If happiness had a clear, unambiguous course of travel, Would you follow it to the T? Would you not get distracted by what lies before you On the path as you travel to get there? Would you go by car? Perhaps that pace is too fast And one sideways glance away, you might miss The next mark on the road. I’d choose to go by foot. I imagine that happiness is like A hiking trail with blue square postmarks. Some are new and bright blue. They are easy to decipher. Along the more difficult terrain, The marks may be dull and faded. Can we trust that we are being led to happiness? What means happiness to me May not be happiness to you. So we must have a clear definition of what is happiness Before we embark on this journey. Or perhaps it is the course of travel itself That illuminates the path to joy. Is happiness the end point?

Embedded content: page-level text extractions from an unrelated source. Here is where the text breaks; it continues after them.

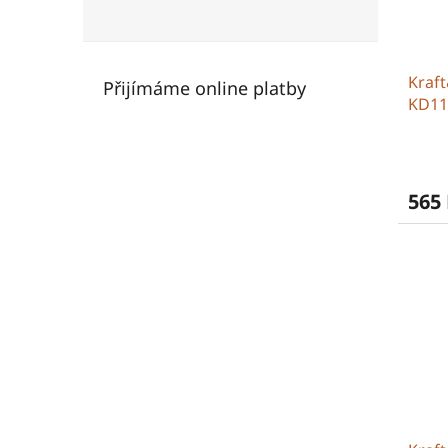
Kraft
Přijímáme online platby
KD11
565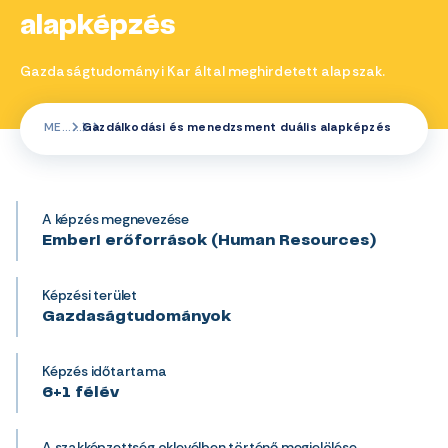
alapképzés
Gazdaságtudományi Kar által meghirdetett alapszak.
ME
Gazdálkodási és menedzsment duális alapképzés
A képzés megnevezése
Emberi erőforrások (Human Resources)
Képzési terület
Gazdaságtudományok
Képzés időtartama
6+1 félév
A szakképzettség oklevélben történő megjelölése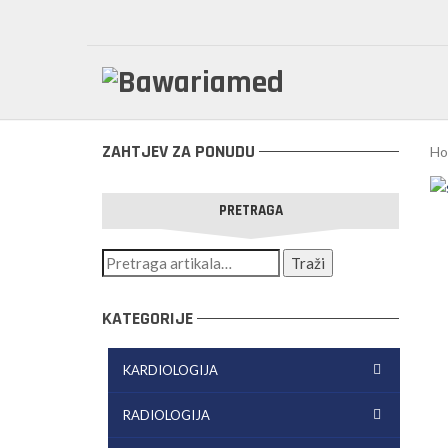
ZAHTJEV ZA PONUDU
Ho
PRETRAGA
KATEGORIJE
KARDIOLOGIJA
RADIOLOGIJA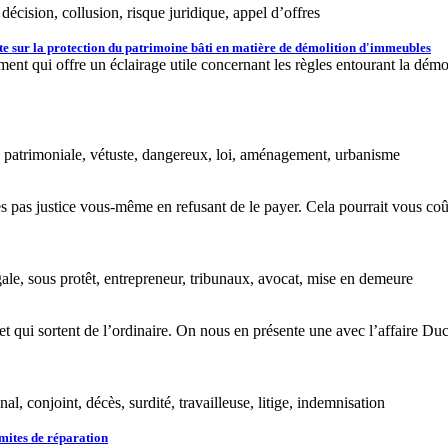
décision, collusion, risque juridique, appel d’offres
e sur la protection du patrimoine bâti en matière de démolition d'immeubles
 qui offre un éclairage utile concernant les règles entourant la démo
n patrimoniale, vétuste, dangereux, loi, aménagement, urbanisme
 pas justice vous-même en refusant de le payer. Cela pourrait vous coû
ale, sous protêt, entrepreneur, tribunaux, avocat, mise en demeure
 et qui sortent de l’ordinaire. On nous en présente une avec l’affaire D
, conjoint, décès, surdité, travailleuse, litige, indemnisation
imites de réparation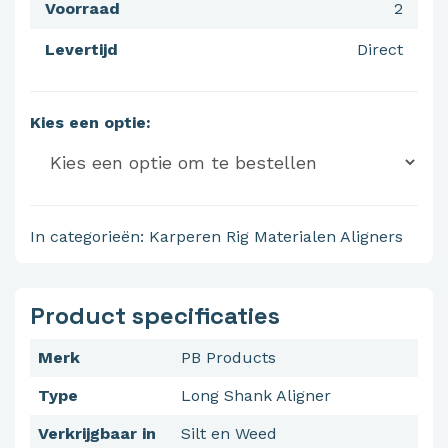
Voorraad
2
Levertijd
Direct
Kies een optie:
In categorieën:
Karperen
Rig Materialen
Aligners
Product specificaties
Merk
PB Products
Type
Long Shank Aligner
Verkrijgbaar in
Silt en Weed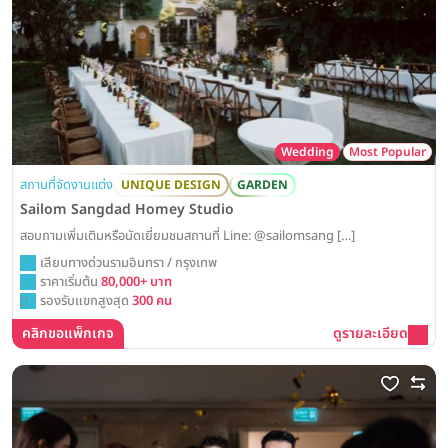
Wedding
Most Popular
สถานที่จัดงานแต่ง
UNIQUE DESIGN
GARDEN
Sailom Sangdad Homey Studio
สอบถามเพิ่มเติมหรือนัดเยี่ยมชมสถานที่ Line: @sailomsang […]
เลียบทางด่วนรามอินทรา / กรุงเทพ
ราคาเริ่มต้น
80,000+ บาท
รองรับแขกสูงสุด
300 คน
คลิกขอแพ็กเกจ
ดูรายละเอียด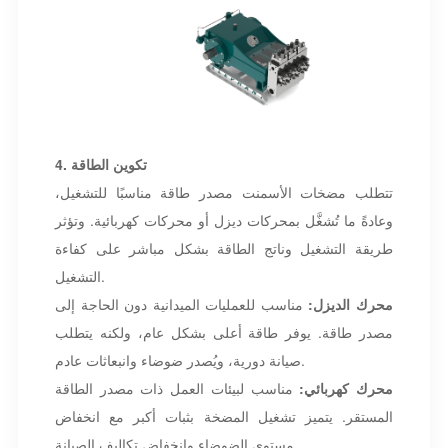
4. تكوين الطاقة
تتطلب مضخات الأسمنت مصدر طاقة مناسبًا للتشغيل،
وعادةً ما تُشغَّل بمحركات ديزل أو محركات كهربائية. وتؤثر
طريقة التشغيل وناتج الطاقة بشكل مباشر على كفاءة
التشغيل.
محرك الديزل:
مناسب للعمليات الميدانية دون الحاجة إلى
مصدر طاقة. يوفر طاقة أعلى بشكل عام، ولكنه يتطلب
صيانة دورية، ويُصدر ضوضاء وانبعاثات عادم.
محرك كهربائي:
مناسب لبيئات العمل ذات مصدر الطاقة
المستقر. يتميز تشغيل المضخة بثبات أكبر مع انخفاض
مستوى الضوضاء وانخفاض تكاليف الصيانة.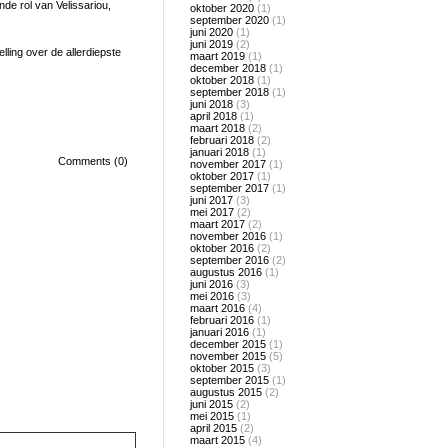
de rol van Velissariou,
oktober 2020
(1)
september 2020
(1)
juni 2020
(1)
juni 2019
(2)
elling over de allerdiepste
maart 2019
(1)
december 2018
(1)
oktober 2018
(1)
september 2018
(1)
juni 2018
(3)
april 2018
(1)
maart 2018
(2)
februari 2018
(2)
januari 2018
(1)
Comments (0)
november 2017
(1)
oktober 2017
(1)
september 2017
(1)
juni 2017
(3)
mei 2017
(2)
maart 2017
(2)
november 2016
(1)
oktober 2016
(2)
september 2016
(2)
augustus 2016
(1)
juni 2016
(3)
mei 2016
(3)
maart 2016
(4)
februari 2016
(1)
januari 2016
(1)
december 2015
(1)
november 2015
(5)
oktober 2015
(3)
september 2015
(1)
augustus 2015
(2)
juni 2015
(2)
mei 2015
(1)
april 2015
(2)
maart 2015
(4)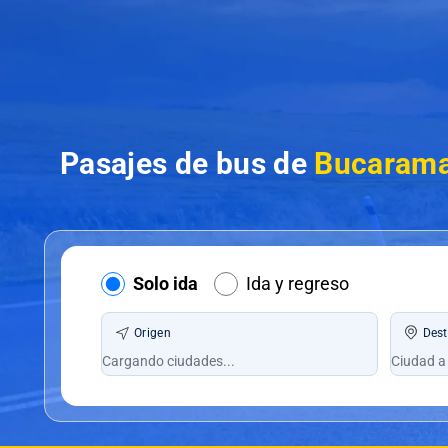
Pasajes de bus de
Bucarama
Solo ida
Ida y regreso
Origen
Dest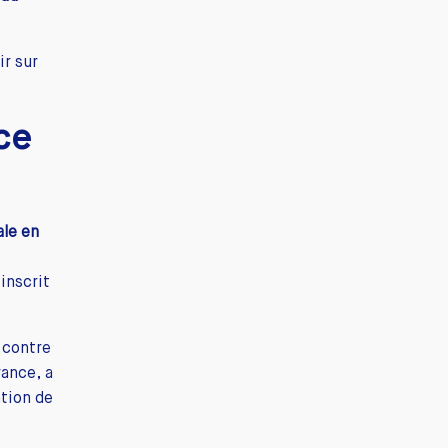
ir sur
ce
ale
en
e
inscrit
 contre
rance, a
ation de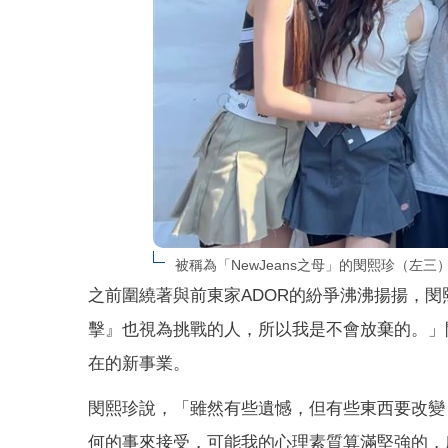
被稱為「NewJeans之母」的閔熙珍（左
之前圍繞著與前東家ADOR的紛爭沸沸揚揚，
擊』也視為挑戰的人，所以我是不會放棄的。」
在的新事業。
閔熙珍說，「雖然有些遺憾，但有些東西要改變
何的事來接受，可能我的心理素質算滿堅強的，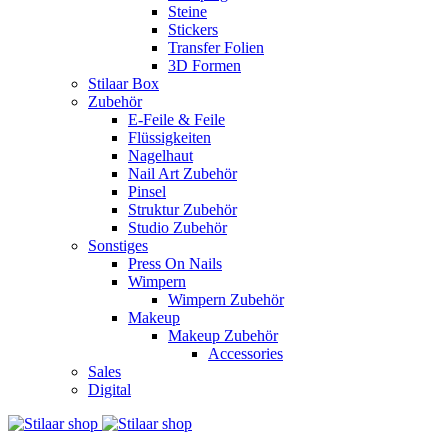
Steine
Stickers
Transfer Folien
3D Formen
Stilaar Box
Zubehör
E-Feile & Feile
Flüssigkeiten
Nagelhaut
Nail Art Zubehör
Pinsel
Struktur Zubehör
Studio Zubehör
Sonstiges
Press On Nails
Wimpern
Wimpern Zubehör
Makeup
Makeup Zubehör
Accessories
Sales
Digital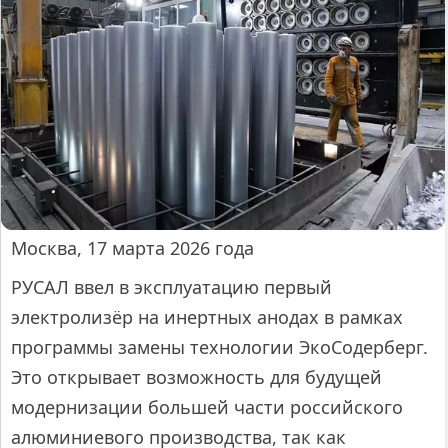
Москва, 17 марта 2026 года
РУСАЛ ввел в эксплуатацию первый
электролизёр на инертных анодах в рамках
программы замены технологии ЭкоСодерберг.
Это открывает возможность для будущей
модернизации большей части российского
алюминиевого производства, так как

Release the urge to get it right Perfection is the joy destroyer. Release the desire to sound eloquent To have the right words delivered At the exact moment. Release and trust that I will receive What I’m meant to. There is no end goal No finish line No final product. We are all works in progress And there is always room for more: More edits, for rewrites, to rehashing And then what’s left? Hacked up, tattered words Left on the page. Torn fragments. Might as well make confetti And see where the words land. That would show perfection. I don’t have to do it right Or get it right. There is no finish line where I suddenly become who I’m meant to be. I am her now. I embrace and embody her now. There is no “there” to get to. I am the joy, the connection, The creator. I am the words that you see, The sounds that you hear. They are all a part of me And a part of you too. Where does creativity come from? The seed of the soul is my guess. What seeds are you going to plant today? What nourishment does your soul desire? What would you like to plant? Place them in your palm And touch the earth. You are forever supported And nourished.
Happiness and confidence Lies in true acceptance. I come alive and feel at peace, No longer adhering to Or following a Well-worn, grooved path. The easy way that is already before me with clear checkpoints and crossing the list off as I go. Is there room for happiness and joy in a path that is not authentically mine? Can I be my true self, Accepting the Beautiful and the ugly? The whole instead of just the Presentable parts? I embody confidence And I don’t waver. I won’t lose myself in the struggle to attain others’ approval or acceptance. It is like Dorothy in Oz. The power to go home (or accept myself) was inside me all along. This path is not always easy: To be a lotus when the world says magnolias are all the rage right now. My joy and My happiness Cannot be swayed to placate And follow the ever-changing Whims of the day.